Required actions:
[A] Check the PowerPoint excerpt and say for each statement whether it agrees with the text. Answer yes or no, and quote the words that settle it. (i) Microsoft bought Forethought and PowerPoint for $14 million. (ii) The first Windows and DOS versions came out in 1990. (iii) PowerPoint on Mac OS can always open files that were made in the Windows version.
[B] Edit the PowerPoint excerpt from "Later in 1987, Forethought" to "suite of applications.", putting "Microsoft" in place of "Microsoft Corporation".
[C] Resume the text on PowerPoint after its final sentence.

Later in 1987, Forethought and PowerPoint were purchased by Microsoft Corporation for $14 million. In 1988 the first Windows and DOS versions were produced. Since 1990, PowerPoint has been a standard part of the Microsoft Office suite of applications.

The 2002 version, part of the Office XP Professional suite and also available as a stand-alone product, provides features such as comparing and merging changes in presentations, the ability to define animation paths for individual shapes, pyramid/radial/target and Venn diagrams, multiple slide masters, a "task pane" to view and select text and objects on the clipboard, password protection for presentations, automatic "photo album" generation, and the use of "smart tags" allowing people to quickly select the format of text copied into the presentation.

Being part of Microsoft Office has allowed PowerPoint to become the world's most widely used presentation program. As Microsoft Office files are often sent from one computer user to another, arguably the most important feature of any presentation software -- such as Apple's Keynote, or OpenOffice.org Impress -- has become the ability to open PowerPoint files. However, because of PowerPoint's ability to embed content from other applications through OLE, some kinds of presentations become highly tied to the Windows platform, meaning that even PowerPoint on e.g. Mac OS cannot always successfully open its own files originating in the Windows version. This has led to a movement towards open standards, such as PDF and OASIS.

Cultural effects

Supporters and critics generally agree that PowerPoint's ease of use can save a lot of time for people who otherwise would have used other types of visual aid -- hand-drawn or mechanically typeset slides, blackboards or whiteboards, or overhead projections. That same ease of use means that others may be encouraged to make presentations who otherwise would not have used visual aids, or would not have given a presentation at all. But as PowerPoint's style, animation, and multimedia abilities have become more sophisticated, and as PowerPoint has become generally easier to produce presentations with (even to the point of having an "AutoContent Wizard" suggesting a structure for a presentation), the difference in needs and desires of presenters and audiences has become more noticeable.

(Collected data)
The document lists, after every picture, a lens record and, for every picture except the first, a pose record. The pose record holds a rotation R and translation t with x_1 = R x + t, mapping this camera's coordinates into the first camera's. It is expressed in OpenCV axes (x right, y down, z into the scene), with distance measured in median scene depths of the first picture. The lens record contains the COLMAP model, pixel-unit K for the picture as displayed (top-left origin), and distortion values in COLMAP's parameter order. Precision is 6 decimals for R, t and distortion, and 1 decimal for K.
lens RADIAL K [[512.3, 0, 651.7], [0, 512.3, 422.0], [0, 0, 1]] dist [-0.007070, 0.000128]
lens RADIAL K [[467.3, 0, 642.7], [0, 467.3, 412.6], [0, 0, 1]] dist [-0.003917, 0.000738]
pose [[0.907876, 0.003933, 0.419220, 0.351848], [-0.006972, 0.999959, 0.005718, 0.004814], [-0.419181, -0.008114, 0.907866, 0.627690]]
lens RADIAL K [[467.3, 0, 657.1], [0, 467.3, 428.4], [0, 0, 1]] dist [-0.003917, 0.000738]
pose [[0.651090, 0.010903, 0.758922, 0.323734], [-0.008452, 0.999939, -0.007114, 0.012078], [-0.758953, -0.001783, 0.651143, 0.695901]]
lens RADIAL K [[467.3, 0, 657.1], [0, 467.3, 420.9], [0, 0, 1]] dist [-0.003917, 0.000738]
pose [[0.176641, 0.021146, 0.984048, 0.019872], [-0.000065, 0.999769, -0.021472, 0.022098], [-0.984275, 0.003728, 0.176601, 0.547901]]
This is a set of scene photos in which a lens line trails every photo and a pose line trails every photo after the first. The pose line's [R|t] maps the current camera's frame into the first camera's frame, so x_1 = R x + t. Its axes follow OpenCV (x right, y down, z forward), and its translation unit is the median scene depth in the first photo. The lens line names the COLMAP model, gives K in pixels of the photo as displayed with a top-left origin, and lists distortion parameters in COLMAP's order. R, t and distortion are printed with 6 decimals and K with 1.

Task-by-task outputs:
[A]
(i) Yes: "Forethought and PowerPoint were purchased by Microsoft Corporation for $14 million"
(ii) No: "In 1988 the first Windows and DOS versions were produced"
(iii) No: "even PowerPoint on e.g. Mac OS cannot always successfully open its own files originating in the Windows version"

[B]
Later in 1987, Forethought and PowerPoint were purchased by Microsoft for $14 million. In 1988 the first Windows and DOS versions were produced. Since 1990, PowerPoint has been a standard part of the Microsoft Office suite of applications.

[C]
One major source of criticism of PowerPoint comes from Yale professor of statistics and graphic design Edward Tufte. In his essay The cognitive style of PowerPoint, Tufte criticizes many emergent properties of the software:

  • Its use to guide and reassure a presenter, rather than to enlighten the audience;
  • Unhelpfully simplistic tables and charts, resulting from the low resolution of computer displays;
  • The outliner causing ideas to be arranged in an unnecessarily deep hierarchy, itself subverted by the need to restart the hierarchy on each slide;
  • Enforcement of the audience's linear progression through that hierarchy (whereas with handouts, readers could browse and relate items at their leisure);
  • Poor typography and chart layout, from presenters who are poor designers and who use poorly-designed templates and default settings;
  • Simplistic thinking, from ideas being squashed into bulleted lists, and stories with beginning, middle, and end being turned into a collection of disparate, loosely disguised points. This may present a kind of image of objectivity and neutrality that people associate with science, technology, and "bullet points".

Tufte's criticism of the use of PowerPoint has extended to its use by NASA engineers in the events leading to the Columbia disaster.

Although many of Tufte's points seem to be well-taken, a number of experts strongly disagree with his analysis for a variety of reasons - see the article "Five Experts Disagree with Tufte on PowerPoint" here (http://www.sociablemedia.com/articles_dispute.htm).

Cliff Atkinson, a management consultant at Sociable Media (http://www.sociablemedia.com), has written extensively about organizational issues related to PowerPoint, including interviews with experts from the fields of marketing, cognitive science, law, information design, and more (http://www.sociablemedia.com/credential_articles.htm).

University of Toronto management professor David Beatty says: "PowerPoint is like a disease. It's the AIDS of management." He advises spending 85 percent of one's time on figuring out what to say, and only 15 percent on how. He also reports that 3M has strongly discouraged the use of PowerPoint because "it removes subtlety and thinking", and the company believes that it causes people to focus on pretty pictures rather than doing what they are paid to do. Other prominent executives in the information technology industry have declared their offices "PowerPoint-free zones".

Peter Norvig created a PowerPoint version of Abraham Lincoln's Gettysburg Address as a tongue-in-cheek example of the presentation style often associated with PowerPoint. Norvig published his slides on his website[1] (http://norvig.com/Gettysburg/) in 2000. It was subsequently picked up by several early blogs as well as the Wall Street Journal as an illustration of how a carefully crafted and successful speech can be turned into a disjointed set of garish slides, which even included gratuitous data plots.

The use of PowerPoint encourages hypnotic communication by promoting the unintentional use of the inverted metamodel, e.g. incomplete sentences, generalizations, nominalizations, etc.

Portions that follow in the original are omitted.